All-optical trion generation in single walled carbon nanotubes

TL;DR

This study demonstrates all-optical generation and emission of trions in undoped single-walled carbon nanotubes, revealing chirality-dependent properties and underlying mechanisms involving exciton-exciton interactions.

Contribution

It provides the first evidence of all-optical trion generation in undoped SWCNTs and elucidates the chirality dependence and physical processes involved.

Findings

Trion emission peaks are red-shifted relative to excitons.

Chirality dependence observed across 22 SWCNT species.

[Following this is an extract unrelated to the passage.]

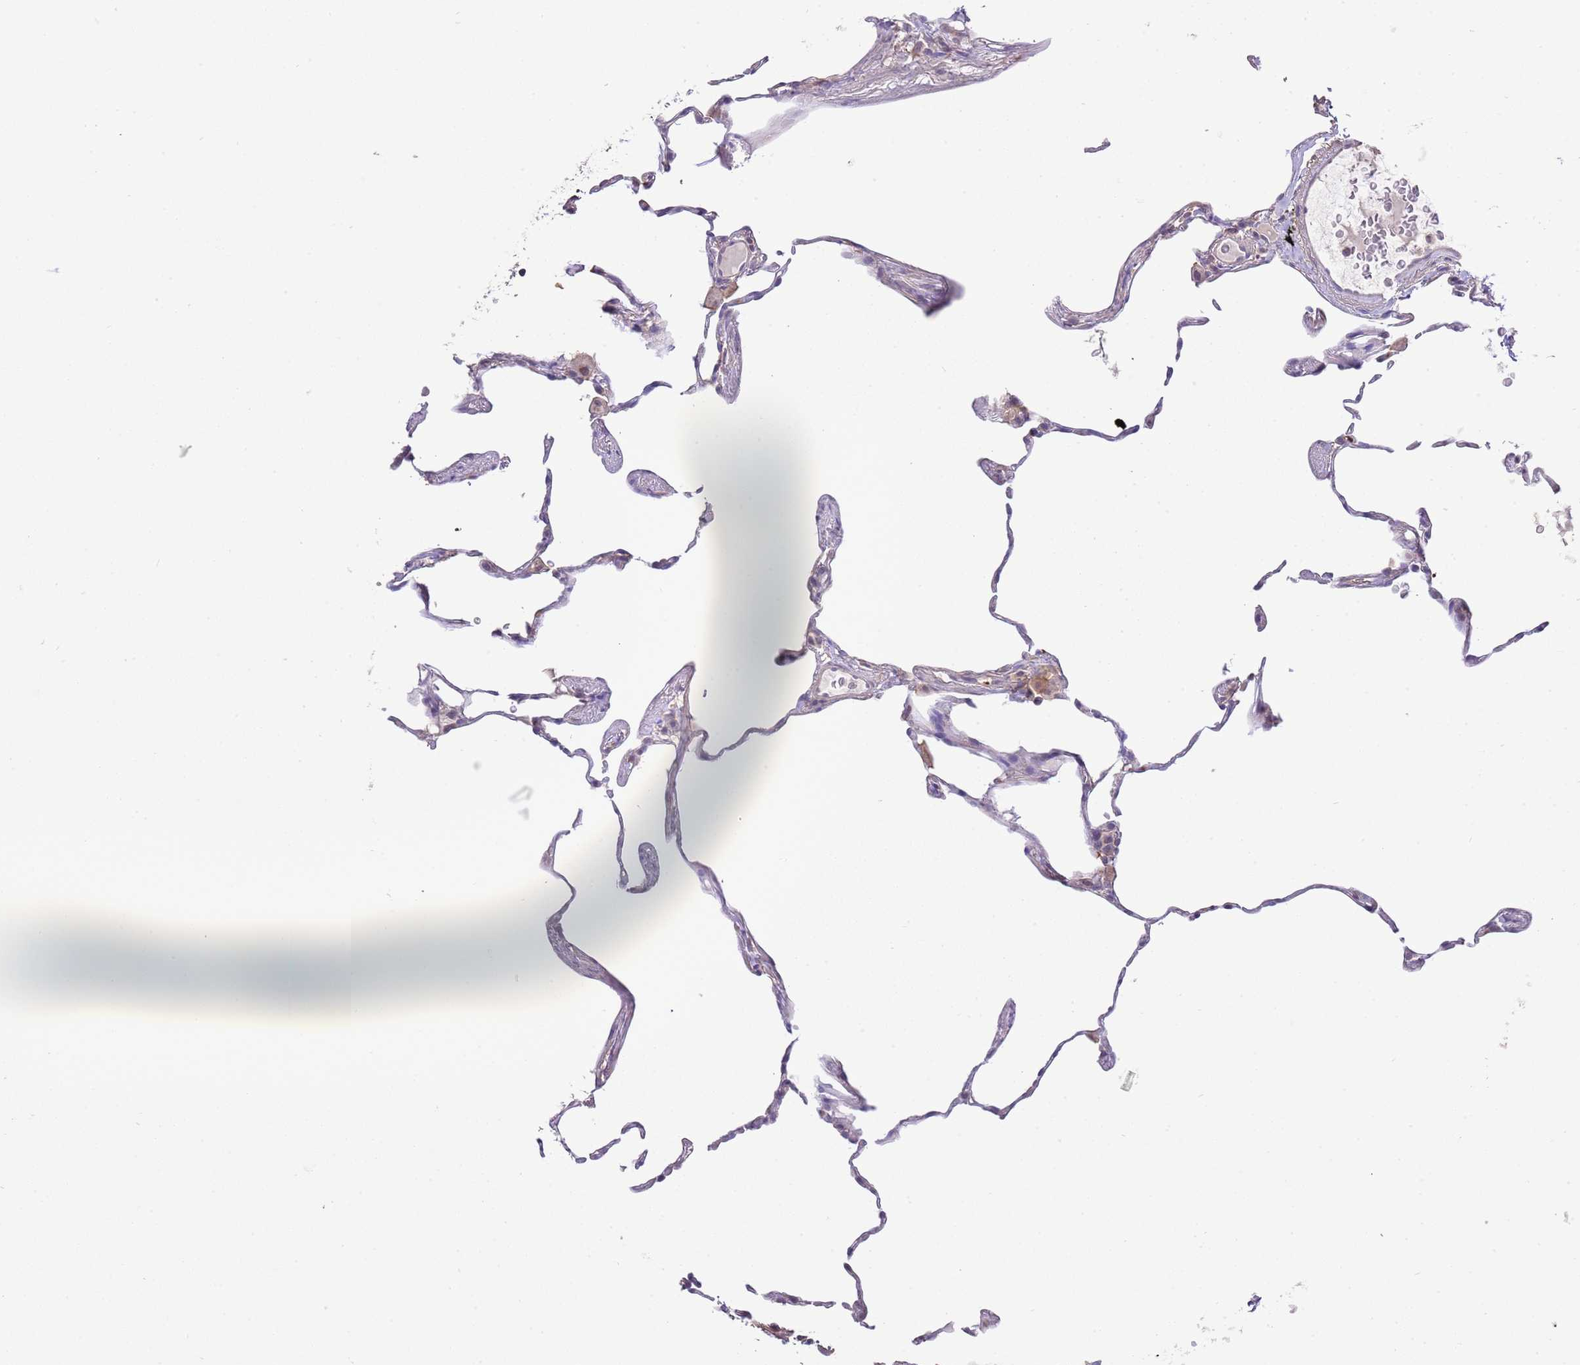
{"staining": {"intensity": "negative", "quantity": "none", "location": "none"}, "tissue": "lung", "cell_type": "Alveolar cells", "image_type": "normal", "snomed": [{"axis": "morphology", "description": "Normal tissue, NOS"}, {"axis": "topography", "description": "Lung"}], "caption": "DAB immunohistochemical staining of unremarkable human lung shows no significant staining in alveolar cells. (Brightfield microscopy of DAB IHC at high magnification).", "gene": "EFHD1", "patient": {"sex": "female", "age": 57}}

Exciton-exciton annihilation facilitates trion formation.

Abstract

We present evidence of all optical trion generation and emission in undoped single walled carbon nanotubes (SWCNTs). Luminescence spectra, recorded on individual SWCNTs over a large CW excitation intensity range, show trion emission peaks red-shifted with respect to the bright exciton peak. Clear chirality dependence is observed for 22 separate SWCNT species, allowing for determination of electron-hole exchange interaction and trion binding energy contributions. Luminescence data together with ultrafast pump probe experiments on chirality sorted bulk samples suggest that exciton-exciton annihilation processes generate dissociated carriers that allow for trion creation upon a subsequent photon absorption event.